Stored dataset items
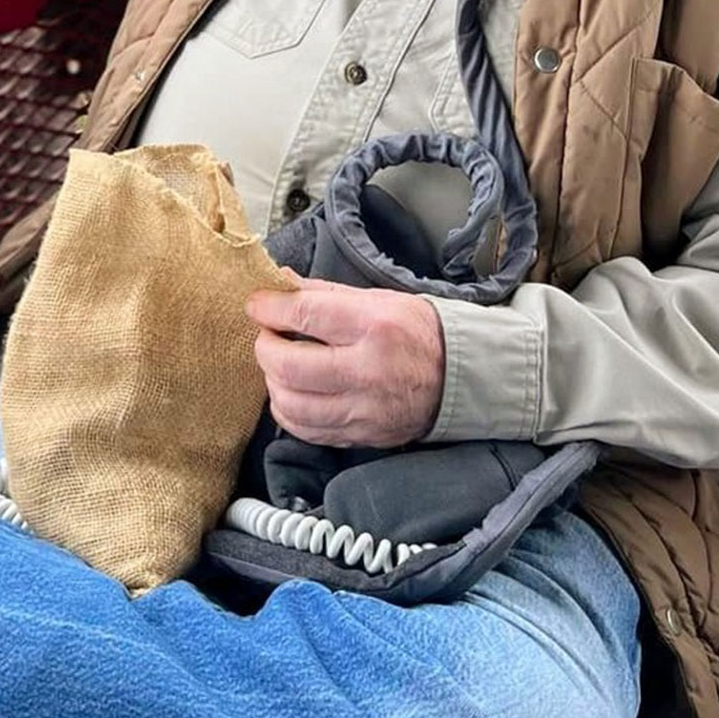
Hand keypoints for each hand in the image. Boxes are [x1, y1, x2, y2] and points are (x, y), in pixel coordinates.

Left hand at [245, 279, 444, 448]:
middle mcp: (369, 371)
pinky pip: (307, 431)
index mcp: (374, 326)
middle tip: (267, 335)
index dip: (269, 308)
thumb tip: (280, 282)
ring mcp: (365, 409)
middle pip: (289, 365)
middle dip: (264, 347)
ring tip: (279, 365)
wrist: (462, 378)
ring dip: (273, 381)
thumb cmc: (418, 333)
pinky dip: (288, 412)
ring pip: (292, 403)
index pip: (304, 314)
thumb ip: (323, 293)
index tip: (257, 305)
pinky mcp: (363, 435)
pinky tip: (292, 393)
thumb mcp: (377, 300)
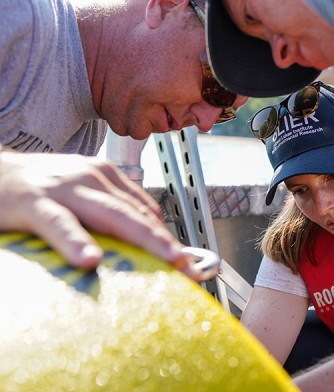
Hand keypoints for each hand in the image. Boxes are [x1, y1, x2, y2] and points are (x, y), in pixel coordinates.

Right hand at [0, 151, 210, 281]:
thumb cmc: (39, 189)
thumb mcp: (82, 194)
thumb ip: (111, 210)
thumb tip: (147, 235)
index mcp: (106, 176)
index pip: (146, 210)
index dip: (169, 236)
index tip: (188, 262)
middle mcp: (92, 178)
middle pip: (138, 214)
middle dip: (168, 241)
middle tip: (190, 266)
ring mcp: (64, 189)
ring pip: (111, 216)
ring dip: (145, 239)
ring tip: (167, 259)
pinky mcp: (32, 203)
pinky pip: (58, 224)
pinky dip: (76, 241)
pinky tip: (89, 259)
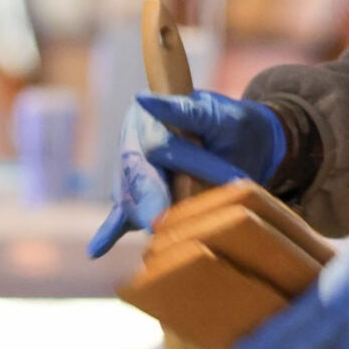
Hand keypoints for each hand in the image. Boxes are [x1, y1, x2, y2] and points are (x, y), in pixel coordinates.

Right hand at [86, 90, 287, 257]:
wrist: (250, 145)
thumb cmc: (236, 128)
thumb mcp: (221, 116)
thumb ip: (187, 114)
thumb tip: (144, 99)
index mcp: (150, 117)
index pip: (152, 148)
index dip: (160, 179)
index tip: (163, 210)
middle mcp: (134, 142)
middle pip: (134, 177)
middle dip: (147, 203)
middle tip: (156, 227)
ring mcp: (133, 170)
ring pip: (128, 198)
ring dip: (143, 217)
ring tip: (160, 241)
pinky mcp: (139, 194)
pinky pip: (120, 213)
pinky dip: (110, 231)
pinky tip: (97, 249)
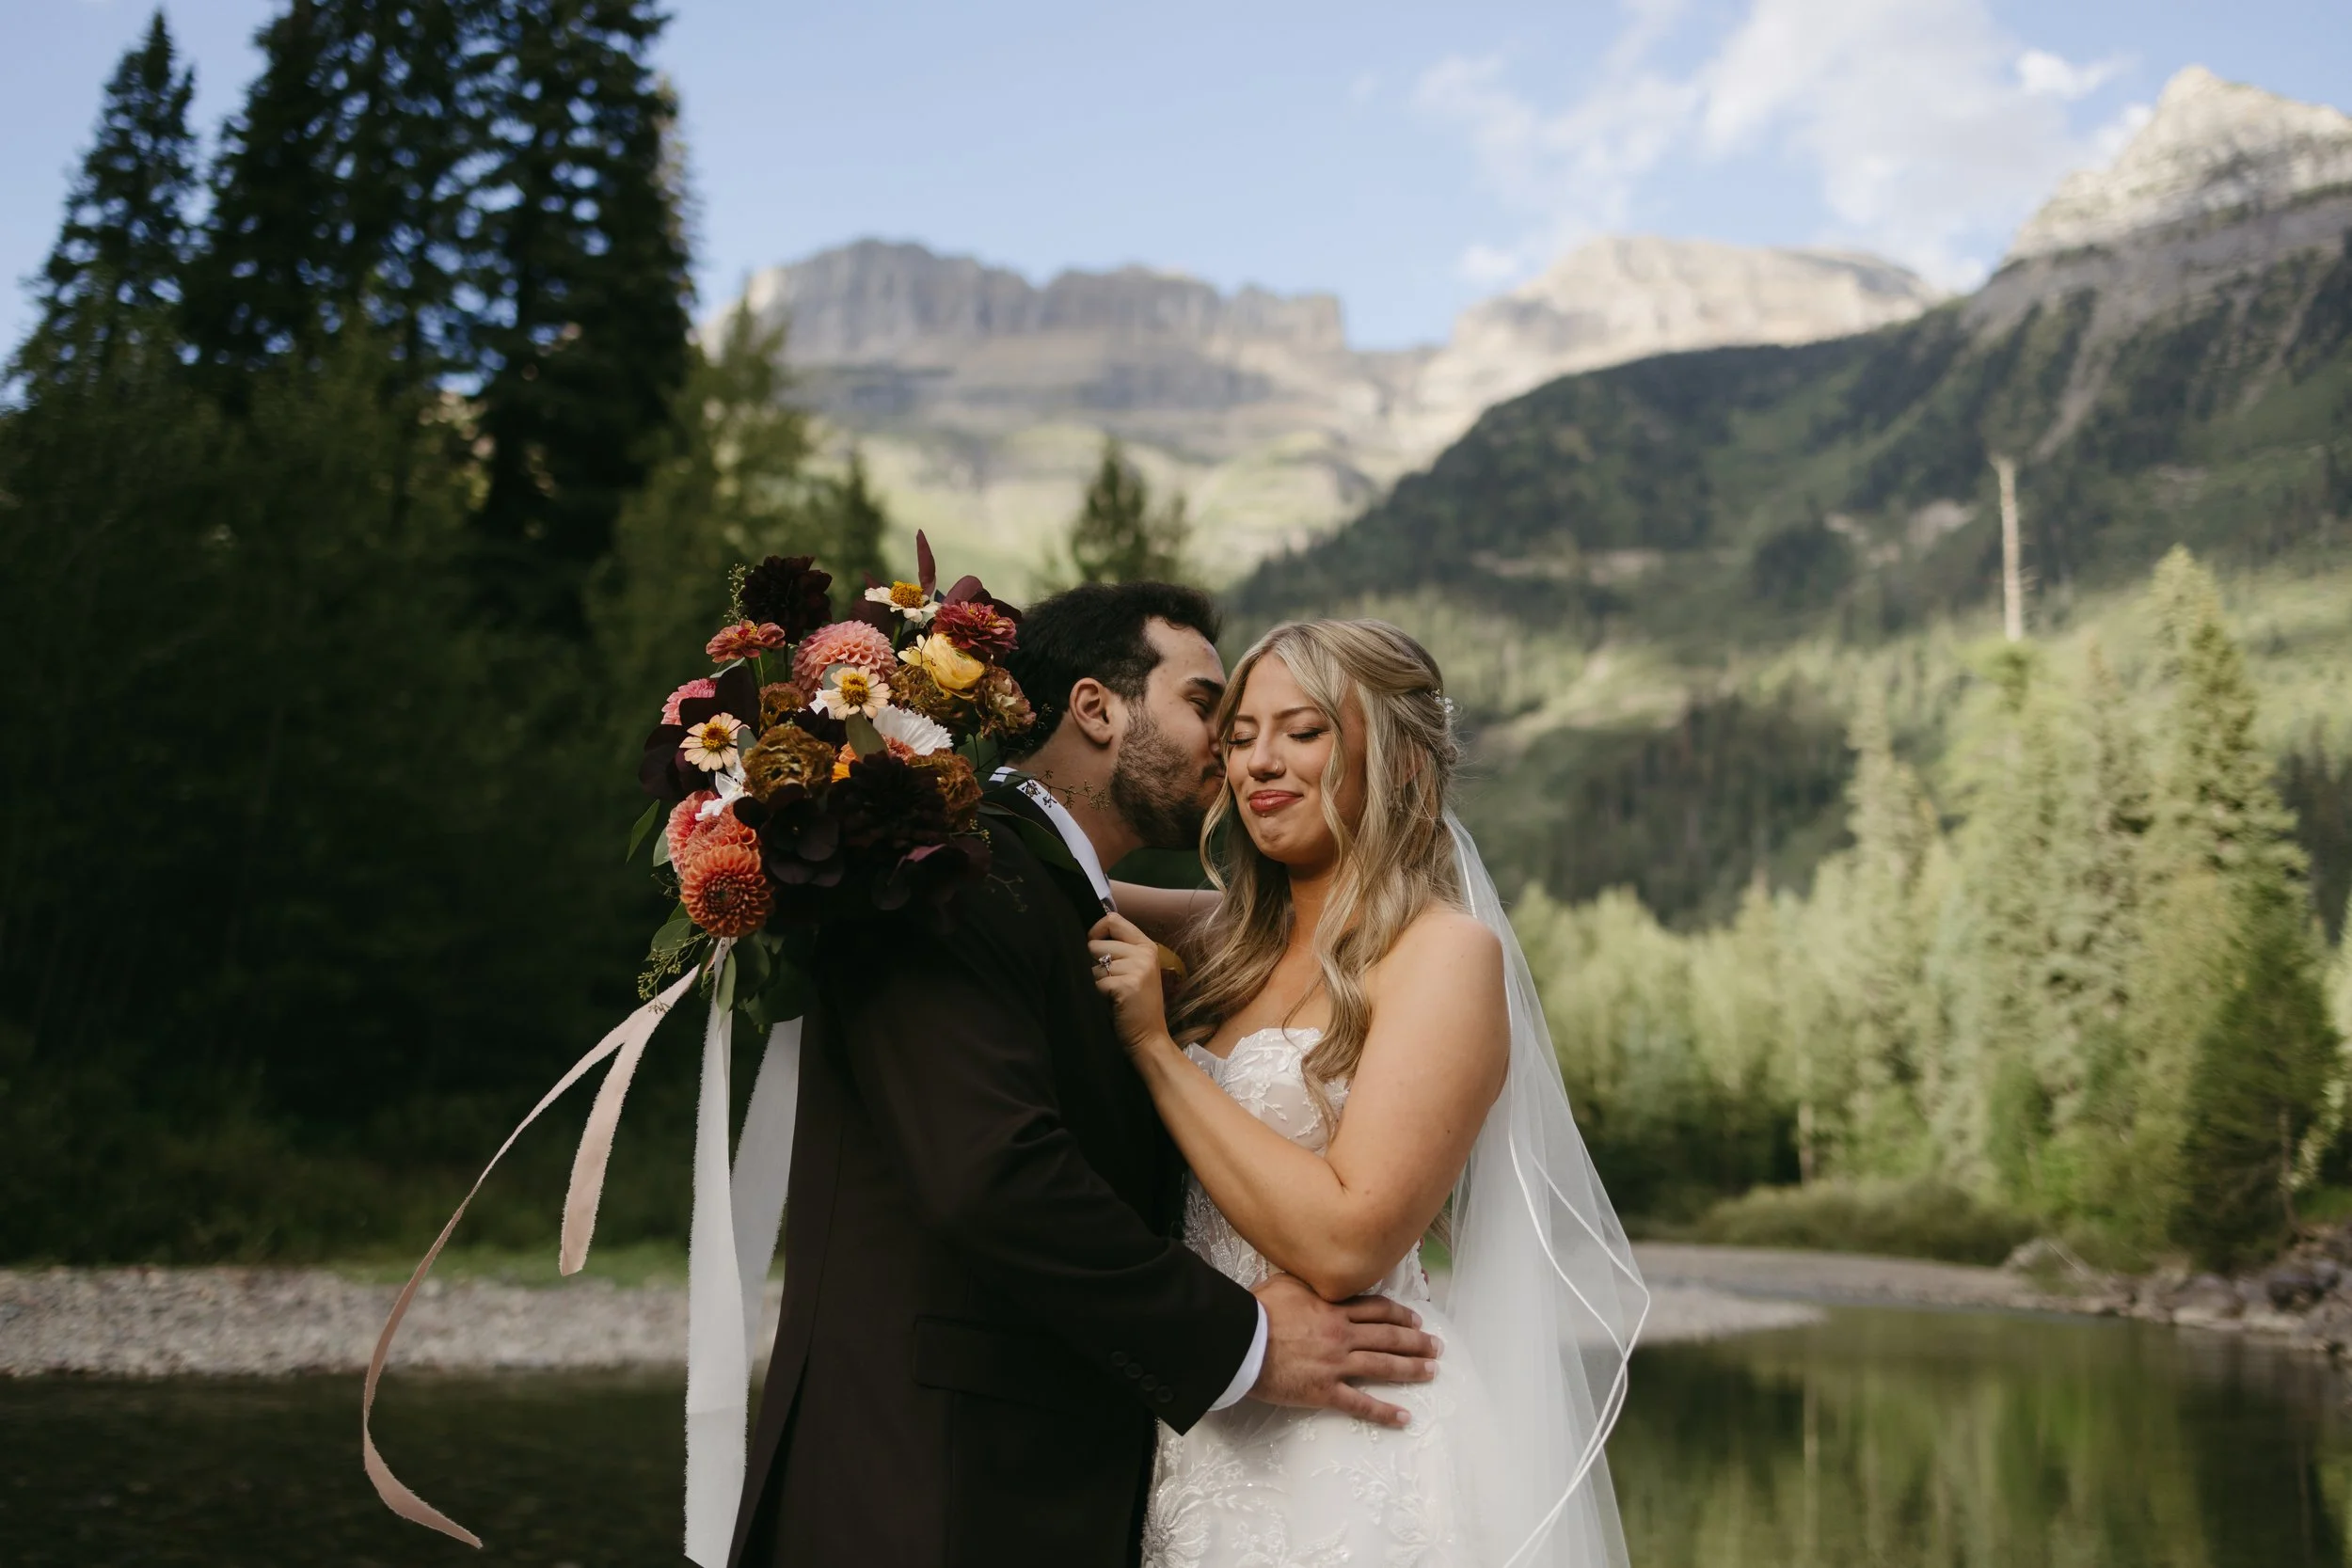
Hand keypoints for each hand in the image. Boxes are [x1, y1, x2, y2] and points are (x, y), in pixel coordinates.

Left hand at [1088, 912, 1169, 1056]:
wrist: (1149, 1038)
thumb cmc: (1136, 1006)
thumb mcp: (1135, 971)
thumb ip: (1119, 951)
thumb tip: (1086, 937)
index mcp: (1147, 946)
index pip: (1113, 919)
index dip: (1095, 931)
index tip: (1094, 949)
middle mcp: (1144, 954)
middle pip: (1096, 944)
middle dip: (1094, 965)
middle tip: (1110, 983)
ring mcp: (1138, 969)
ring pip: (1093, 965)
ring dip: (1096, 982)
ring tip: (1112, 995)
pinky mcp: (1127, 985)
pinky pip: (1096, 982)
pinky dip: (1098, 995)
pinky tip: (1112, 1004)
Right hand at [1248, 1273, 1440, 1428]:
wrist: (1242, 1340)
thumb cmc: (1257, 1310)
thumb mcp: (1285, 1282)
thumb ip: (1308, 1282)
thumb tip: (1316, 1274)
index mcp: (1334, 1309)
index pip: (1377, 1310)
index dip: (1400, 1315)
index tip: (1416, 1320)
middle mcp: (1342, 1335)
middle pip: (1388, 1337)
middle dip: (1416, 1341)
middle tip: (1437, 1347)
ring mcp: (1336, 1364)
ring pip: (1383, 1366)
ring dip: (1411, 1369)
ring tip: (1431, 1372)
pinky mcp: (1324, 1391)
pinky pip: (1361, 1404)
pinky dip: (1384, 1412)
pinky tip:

# WHAT NEEDS TO BE DONE
The line above containing "thumb ip: (1119, 951)", the line containing "ring dip: (1411, 1369)", and every line between them are to be transcribed exactly; no other line is wanted.

# REPLY TO THE EXERCISE
thumb ip: (1119, 951)
thumb tip: (1086, 937)
index mcp: (1147, 946)
index pip: (1113, 919)
index dip: (1095, 931)
index tip: (1094, 949)
middle mcp: (1144, 954)
middle pip: (1096, 944)
middle dip: (1094, 965)
middle tip: (1110, 983)
ring mcp: (1138, 969)
ring pip: (1093, 965)
ring dip: (1096, 982)
ring tip: (1112, 995)
pinky mcp: (1127, 985)
pinky pip: (1096, 982)
pinky dip: (1098, 995)
pinky tip: (1112, 1004)
Right hand at [1248, 1273, 1440, 1428]:
wrist: (1242, 1340)
thumb cmc: (1257, 1310)
thumb mcp: (1285, 1282)
thumb ip: (1308, 1282)
thumb tip: (1316, 1274)
index mcp: (1334, 1309)
index pip: (1377, 1310)
index dip: (1400, 1315)
index tip: (1416, 1320)
middle mcp: (1342, 1335)
middle pip: (1388, 1337)
middle dip: (1416, 1341)
middle tip: (1437, 1347)
ring mcp: (1336, 1364)
ring pip: (1383, 1366)
ring dip: (1411, 1369)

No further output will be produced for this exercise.